Reading text ▸
────────────────────
Under the facts of this case, the issue to be decided is whether an amendment to a non-qualified stock option plan that allows the exercise of options by tendering previously acquired stock, made nearly a year prior to the plan's conversation into an ISO plan, will result in the loss of capital gain treatment typically afforded ISO holders upon disposition of their stock.
Plaintiffs, in their claims for refund, contest the IRS's interpretation of the parameters of § 425(h) as set forth in Temporary Regulation § 14a.422A-1. In particular, the plaintiffs challenge the validity of Questions and Answers 9 and 10 of such regulation:
Temporary Treasury Regulation § 14a.422A-1, promulgated on December 21, 1981, employs a question and answer format to address sundry points of concern to taxpayers relevant to ISO transitional rules. Of the thirty-nine questions and answers contained therein, the plaintiffs only take issue with numbers 9 and 10.
Q-9:
If an option granted on or after January 1, 1976, was amended between its date of grant and August 13, 1981, will such an amendment affect the option's eligibility for ISO treatment?A-9:
An amendment to an otherwise eligible option (or plan) prior to August 13, 1981, will be subject to the rules of section 425(h). If, pursuant to section 425(h), the amendment is a modification, extension, or renewal of the option, such amendment shall be considered as the granting of a new option. In order for such an option to be eligible for ISO treatment, the option (and plan) must comply with the section 422A qualification requirements (see A-2(c)). The option will be deemed to have been granted on the date it was amended. Thus, the option price cannot be less than the fair maket value of the stock on that date. If the corporation wishes to retain the original grant price (and grant date) of the option, the corporation may do so by rescinding the amendment that was either a modification, extension, or renewal pursuant to section 425(h), so long as such rescission occurs prior to the earliest of the exercise of the option, the election of ISO treatment, and August 14, 1982. To be effective, such rescission must apply to the entire option. For example,. . . . .
────────────────────
Pick up the court opinion on stock option plan amendments at its last line and continue it. The items that follow come from an unrelated source.
────────────────────
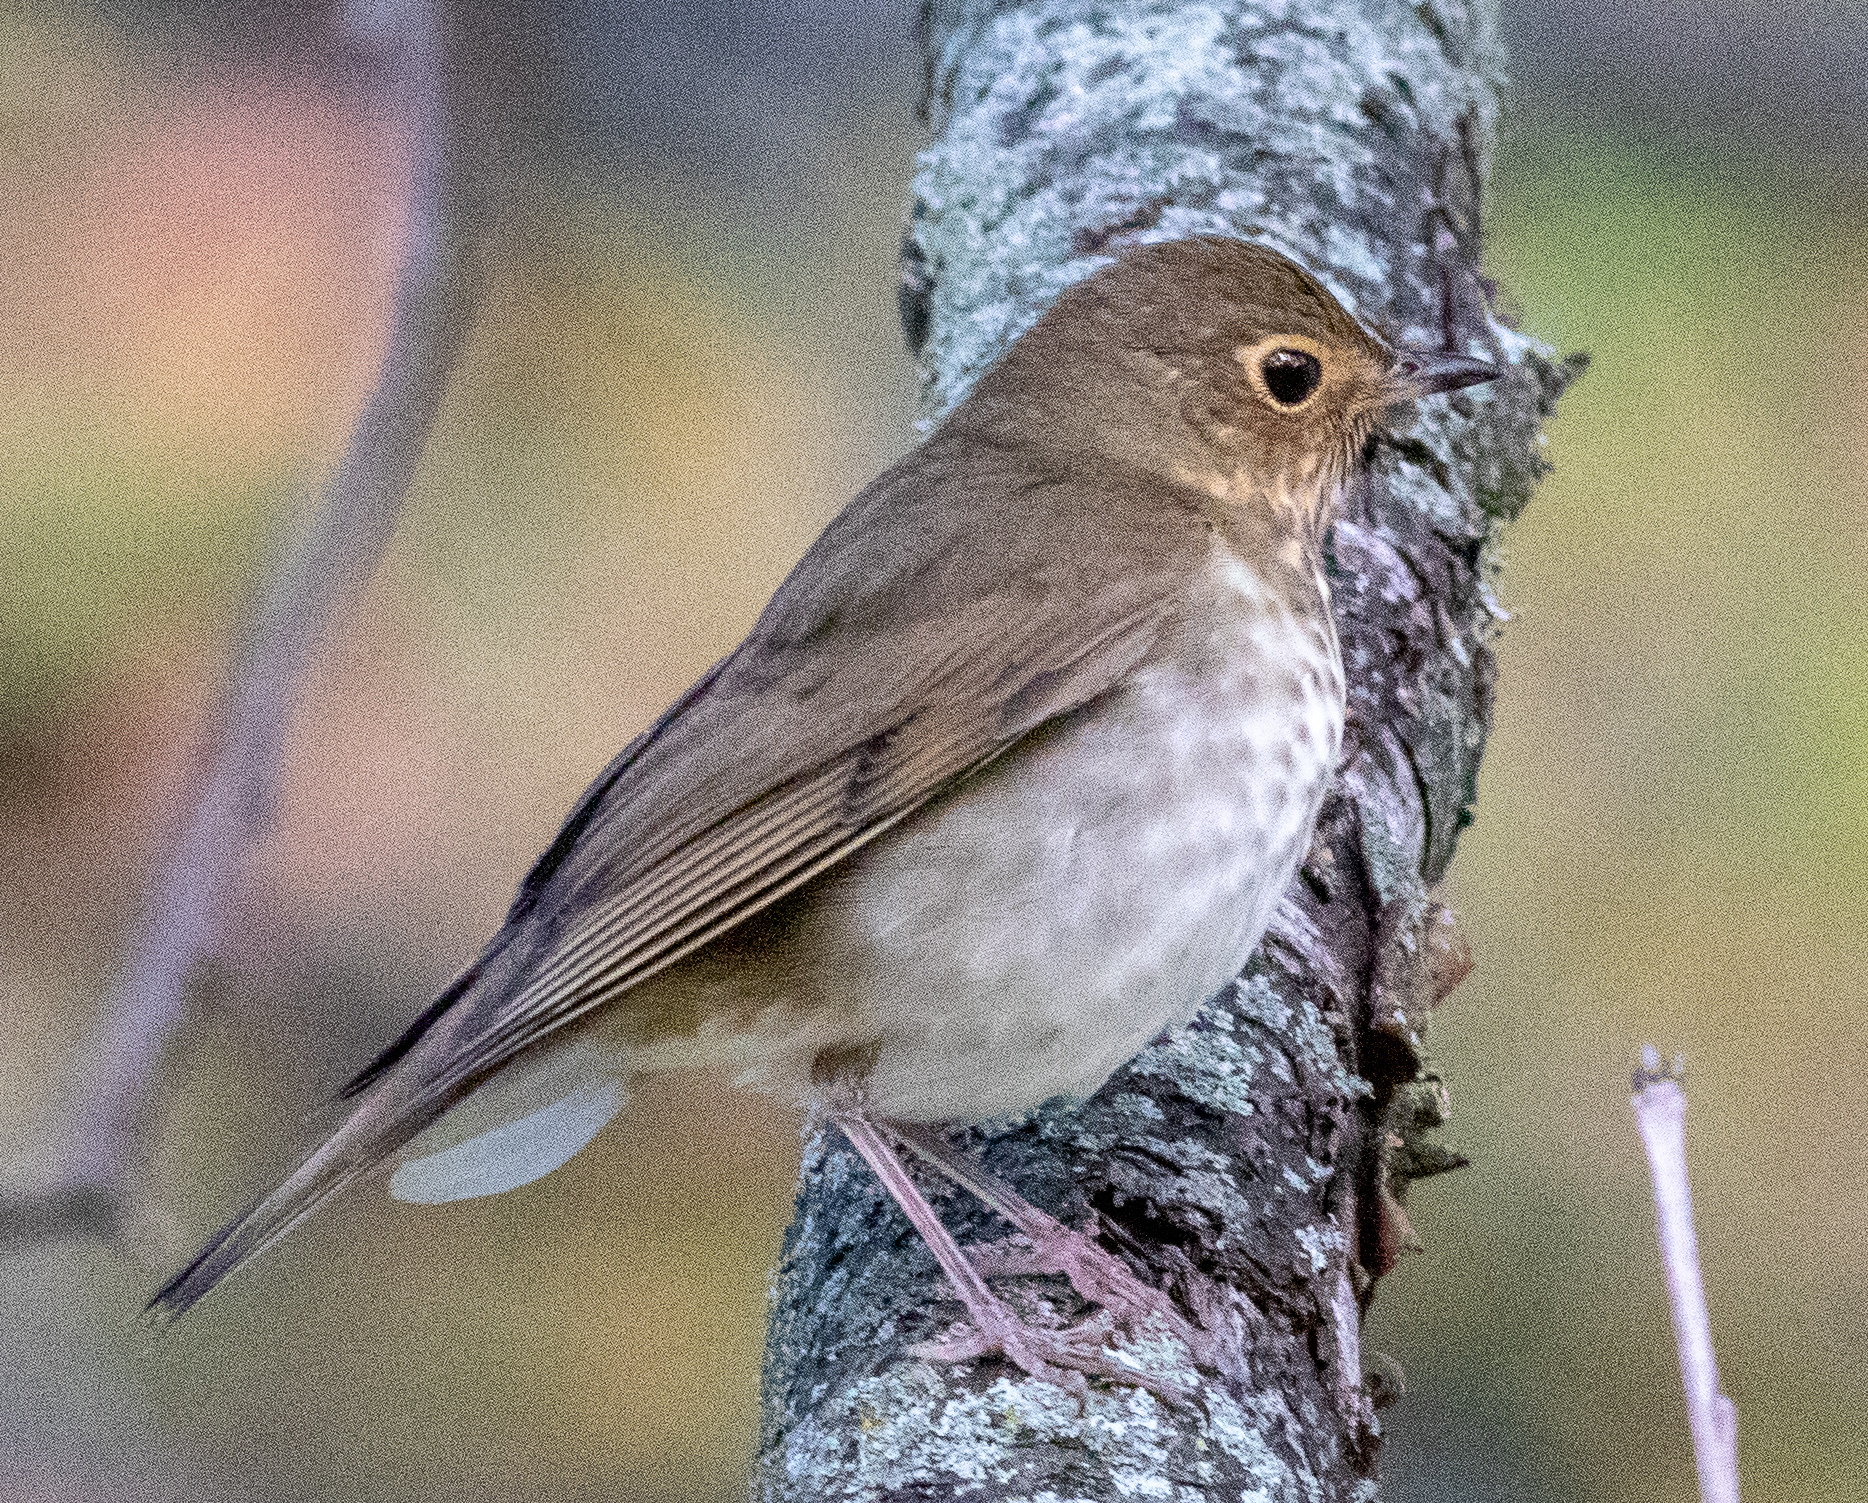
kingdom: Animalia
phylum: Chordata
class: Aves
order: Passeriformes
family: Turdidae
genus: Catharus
────────────────────
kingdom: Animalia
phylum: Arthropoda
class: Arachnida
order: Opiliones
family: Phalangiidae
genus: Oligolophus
────────────────────
Response to the task ▸
* * * * * *
Q-10:
An option granted during 1978 was amended during 1980 to add the following features: an alternative stock appreciation right, the right to exercise the option with previously-acquired corporate stock, and the right to receive a cash bonus upon the exercise of the option. . . . If the option is to be elected as an ISO, which of the above amendments is either a modification, exetension, or renewal within the meaning of section 425(h) so that the option will be treated as newly granted on the date it was amended? [emphasis added]A-10:
Any one of the above amendments will cause the option, pursuant to section 425(h), to be treated as newly granted on the date it was amended.
The fact pattern set out in the above regulation is duplicative of that now before this Court. The focal point of this litigation is the foregoing Regulation's provision that the modification rules of IRC § 425(h) are applicable to the plaintiffs' fact situations. Briefly, § 425(h) provides that any "modification" to a statutory stock option that confers an "additional benefit" to the option holders shall result in the options being treated as newly granted. These seemingly innocuous terms can result in severely adverse tax ramifications on options sought to be classified as ISO's. Included among the requisite elements for ISO status enumerated in IRC § 422A is the mandate that the option price (set at the time of grant) must not be less than the fair market value of the stock at the time the option is "granted." However, when there has been a modification to an option and such modification falls under the auspicies of § 425(h), the fair market value at the time of the modification (rather than back in time to the date of original grant of the option) will be the yardstick for determining ISO status. Under the facts of the instant suits, the option price set in 1976 was clearly "less than" the fair market value of the Tidewater stock when the Plan was modified in 1980. Consequently, treating the 1980 amendment as subject to the § 425(h) rules results in a loss of ISO status for the plaintiffs' options.
26 U.S.C. § 425(h) provides in pertinent part:
(1) In general. — For purposes of this part, if the terms of any option to purchase stock are modified, extended, or renewed, such modification, extension, or renewal shall be considered as the granting of a new option.
See Note 2, supra.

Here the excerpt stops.